From a four-hour ‘farmhand’ workout on the outskirts of Chennai to an ‘agri cult’ routine at an organic farm a few miles outside Bengaluru, the “original workout” – as the fitness trainers call it because it’s what “our ancestors did for exercise” – seems to be getting popular for its functional rigour.

“The workout involves bathing horses, bundling and carrying grass for the farm animals, lifting logs, drawing water from the well, sowing seeds, and sieving and tilling the soil,” says S Murugappan, the brains behind the functional farm fitness workout for both adults and children at `The Farm’ in Semmancheri, b Chennai. t Currently functioning only every b alternate weekend, the fitness trainer plans to make the four-hour Saturday regime a permanent affair. “With every exercise, we talk about the muscles being worked,” adds Murugappan, explaining for instance that while using the pulley the lats, core and upper body muscles are engaged; milking the cow uses the legs and core because it is a full squat; and prepping the field strengthens the core and back.

In between the farm activities, mini workout sessions are also conducted. “All the activities engage the whole body in different ways,” says Murugappan. “As for calories burnt, we have different age groups who burn calories at different rates. However, we estimate that an individual will burn close to 500 calories totally,” adds.

In Bengaluru earlier this year, Abhinav Shankarnarayan of Namma Crossfit took 30 of his clients out to an organic farm in Mandya, 100km from the city, to ‘put fitness to use’.”People who train in the gym don’t get a chance to express their fitness or see it work in a practical setting,” says Shankarnarayan. “We had the group till the land and sow. It was basically a day in the life of a farmer,” he adds.

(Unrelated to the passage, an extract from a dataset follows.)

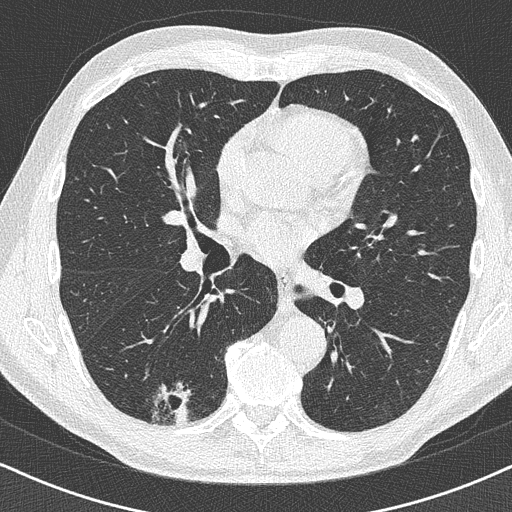
Low-dose screening chest CT, one axial slice; position 228 of 438 along the scan axis; reconstruction kernel B50f; lung window (W 1500 / L -600 HU); 1 mm slice thickness; 512 × 512 image matrix, field of view 320 × 320 mm.
Annotated regions visible in this slice (expert manual segmentation):
- lesion 1 (tumor, lower lobe of right lung): box from (x=175, y=404) to (x=189, y=425) px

For Rashmi D, a publisher, the farm workout in Chennai was not just good physical training but a great parent-child bonding exercise too. “It was fun and exciting for the kids but it was also a strenuous work out. It felt like a strength training and cardio routine, but more natural. Everyone was wiped out by lunch time,” says the mother of a three-year-old.
According to sports physician Dr Kannan Pugazhendi, any fitness programme that improves quality of life is worth a shot.
“With the farm workout, you have an exercise programme out in the sun, in an oxygen-enriched surrounding, so it is really not a bad idea. Farm exercises are also more low intensity but sustained workouts. So, as long as the activities are planned under proper guidance, it seems a good cardio workout,” says Dr Pugazhendi.